* [Task]
A word-for-word retyping of the listing below is required, with the pictures dropped.

* [Data section]
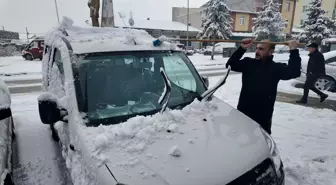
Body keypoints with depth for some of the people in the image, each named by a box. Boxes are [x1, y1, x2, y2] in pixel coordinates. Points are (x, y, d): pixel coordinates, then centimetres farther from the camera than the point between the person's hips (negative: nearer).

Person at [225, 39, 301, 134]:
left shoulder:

* [Response box]
Body keypoints with depth for some of the people in the image, each named by a box. Boxes are [x1, y1, x2, y2] in pixel coordinates. Points are (x, y, d): pixel coordinates, then centimetres farther from the camera than the point between the person's hips (negative: nearer).

Person at [225, 39, 301, 134]:
left shoulder:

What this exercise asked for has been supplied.